• **Task to carry out**: Below are some records. Return exactly the lines from the one containing "left front paw: (279, 315)" through the one containing "left elbow: (676, 557)", both included, and only those.

====

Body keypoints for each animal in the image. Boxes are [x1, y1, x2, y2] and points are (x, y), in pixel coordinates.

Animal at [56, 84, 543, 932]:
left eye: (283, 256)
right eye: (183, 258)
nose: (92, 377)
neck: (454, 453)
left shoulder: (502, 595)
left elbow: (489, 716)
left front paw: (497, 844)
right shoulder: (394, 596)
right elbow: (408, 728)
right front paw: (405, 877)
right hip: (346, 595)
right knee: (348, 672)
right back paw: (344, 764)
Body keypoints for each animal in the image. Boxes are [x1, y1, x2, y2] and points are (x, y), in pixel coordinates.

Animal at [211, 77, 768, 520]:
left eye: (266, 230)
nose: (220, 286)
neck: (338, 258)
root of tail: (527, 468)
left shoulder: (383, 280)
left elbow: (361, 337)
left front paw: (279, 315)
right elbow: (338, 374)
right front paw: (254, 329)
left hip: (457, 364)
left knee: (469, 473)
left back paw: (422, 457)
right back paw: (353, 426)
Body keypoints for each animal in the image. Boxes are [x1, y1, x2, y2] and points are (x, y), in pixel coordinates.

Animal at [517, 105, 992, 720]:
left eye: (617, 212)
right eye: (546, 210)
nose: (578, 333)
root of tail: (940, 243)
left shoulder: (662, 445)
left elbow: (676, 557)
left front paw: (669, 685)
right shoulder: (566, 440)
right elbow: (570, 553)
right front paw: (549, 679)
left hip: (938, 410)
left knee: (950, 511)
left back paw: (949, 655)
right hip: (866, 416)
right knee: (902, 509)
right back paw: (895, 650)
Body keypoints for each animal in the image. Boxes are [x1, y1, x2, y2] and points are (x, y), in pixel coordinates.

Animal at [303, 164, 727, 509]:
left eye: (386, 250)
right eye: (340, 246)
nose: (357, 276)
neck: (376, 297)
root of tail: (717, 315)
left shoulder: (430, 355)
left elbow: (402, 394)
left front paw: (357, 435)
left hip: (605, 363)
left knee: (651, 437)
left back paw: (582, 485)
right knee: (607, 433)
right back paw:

====

• **Response to the exercise**:
left front paw: (279, 315)
right elbow: (338, 374)
right front paw: (254, 329)
left hip: (457, 364)
left knee: (469, 473)
left back paw: (422, 457)
right back paw: (353, 426)
Body keypoints for each animal in the image. Boxes are [x1, y1, x2, y2] and points are (x, y), in pixel coordinates.

Animal at [517, 105, 992, 720]:
left eye: (617, 212)
right eye: (546, 210)
nose: (578, 333)
root of tail: (940, 243)
left shoulder: (662, 445)
left elbow: (676, 557)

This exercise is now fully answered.